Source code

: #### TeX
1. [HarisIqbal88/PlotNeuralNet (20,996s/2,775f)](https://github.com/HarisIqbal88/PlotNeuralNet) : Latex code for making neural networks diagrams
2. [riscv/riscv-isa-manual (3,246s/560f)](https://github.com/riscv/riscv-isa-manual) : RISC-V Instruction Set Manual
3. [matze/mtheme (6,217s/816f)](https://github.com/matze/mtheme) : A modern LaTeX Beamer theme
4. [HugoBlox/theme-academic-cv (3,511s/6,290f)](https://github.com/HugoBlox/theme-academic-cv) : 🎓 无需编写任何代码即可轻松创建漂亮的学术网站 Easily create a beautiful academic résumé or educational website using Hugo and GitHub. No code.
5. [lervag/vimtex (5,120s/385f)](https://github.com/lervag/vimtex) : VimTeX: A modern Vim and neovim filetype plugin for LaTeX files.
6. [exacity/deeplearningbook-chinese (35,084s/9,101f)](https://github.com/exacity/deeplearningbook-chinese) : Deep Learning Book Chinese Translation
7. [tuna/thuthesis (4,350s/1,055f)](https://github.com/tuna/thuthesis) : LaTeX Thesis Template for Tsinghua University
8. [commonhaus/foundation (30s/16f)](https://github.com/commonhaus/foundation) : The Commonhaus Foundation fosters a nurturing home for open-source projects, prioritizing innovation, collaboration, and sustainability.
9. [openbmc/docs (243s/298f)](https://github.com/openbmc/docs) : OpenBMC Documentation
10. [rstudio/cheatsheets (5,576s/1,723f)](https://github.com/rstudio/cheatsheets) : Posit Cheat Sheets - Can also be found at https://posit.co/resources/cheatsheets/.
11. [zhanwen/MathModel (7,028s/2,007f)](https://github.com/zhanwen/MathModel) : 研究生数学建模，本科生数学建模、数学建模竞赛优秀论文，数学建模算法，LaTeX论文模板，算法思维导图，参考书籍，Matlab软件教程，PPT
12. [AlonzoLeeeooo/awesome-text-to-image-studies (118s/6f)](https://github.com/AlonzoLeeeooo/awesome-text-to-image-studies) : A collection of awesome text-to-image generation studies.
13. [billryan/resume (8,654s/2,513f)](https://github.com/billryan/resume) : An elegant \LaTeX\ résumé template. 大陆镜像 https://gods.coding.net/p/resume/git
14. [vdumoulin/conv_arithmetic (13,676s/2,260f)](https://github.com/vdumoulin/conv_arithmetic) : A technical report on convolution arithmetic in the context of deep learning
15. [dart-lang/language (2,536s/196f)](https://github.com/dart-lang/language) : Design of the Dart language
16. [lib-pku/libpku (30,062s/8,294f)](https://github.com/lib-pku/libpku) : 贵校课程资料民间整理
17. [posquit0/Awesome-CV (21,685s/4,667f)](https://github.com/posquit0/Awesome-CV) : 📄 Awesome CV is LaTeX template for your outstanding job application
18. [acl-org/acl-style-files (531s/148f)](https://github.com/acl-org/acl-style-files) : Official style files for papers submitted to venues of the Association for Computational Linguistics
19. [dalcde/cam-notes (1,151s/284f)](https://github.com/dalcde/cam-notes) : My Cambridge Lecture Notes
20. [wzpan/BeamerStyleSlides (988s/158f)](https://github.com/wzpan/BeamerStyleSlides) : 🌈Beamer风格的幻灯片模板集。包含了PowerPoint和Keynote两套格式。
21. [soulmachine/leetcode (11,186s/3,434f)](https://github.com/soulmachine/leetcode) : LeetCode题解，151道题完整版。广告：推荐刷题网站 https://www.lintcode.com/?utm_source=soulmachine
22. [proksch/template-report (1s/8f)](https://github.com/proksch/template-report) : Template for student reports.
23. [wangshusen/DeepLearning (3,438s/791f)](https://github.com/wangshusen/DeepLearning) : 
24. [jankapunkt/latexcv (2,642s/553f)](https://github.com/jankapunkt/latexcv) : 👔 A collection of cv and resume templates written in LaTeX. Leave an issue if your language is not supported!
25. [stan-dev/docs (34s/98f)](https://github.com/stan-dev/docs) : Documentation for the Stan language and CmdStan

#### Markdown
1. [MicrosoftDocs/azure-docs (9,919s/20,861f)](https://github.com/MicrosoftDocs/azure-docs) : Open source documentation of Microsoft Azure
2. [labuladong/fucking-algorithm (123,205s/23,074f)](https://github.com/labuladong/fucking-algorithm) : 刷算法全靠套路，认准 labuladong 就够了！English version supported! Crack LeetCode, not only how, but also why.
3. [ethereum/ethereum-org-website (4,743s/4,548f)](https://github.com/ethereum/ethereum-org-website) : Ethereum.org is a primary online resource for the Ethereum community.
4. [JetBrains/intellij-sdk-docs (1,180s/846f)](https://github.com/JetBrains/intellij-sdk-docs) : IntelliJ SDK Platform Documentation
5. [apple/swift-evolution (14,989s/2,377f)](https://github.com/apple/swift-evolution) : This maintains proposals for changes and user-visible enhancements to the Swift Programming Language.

> What is required
Every line of the listing that includes the word "website" must be copied.

> Solution to the exercise
4. [HugoBlox/theme-academic-cv (3,511s/6,290f)](https://github.com/HugoBlox/theme-academic-cv) : 🎓 无需编写任何代码即可轻松创建漂亮的学术网站 Easily create a beautiful academic résumé or educational website using Hugo and GitHub. No code.
3. [ethereum/ethereum-org-website (4,743s/4,548f)](https://github.com/ethereum/ethereum-org-website) : Ethereum.org is a primary online resource for the Ethereum community.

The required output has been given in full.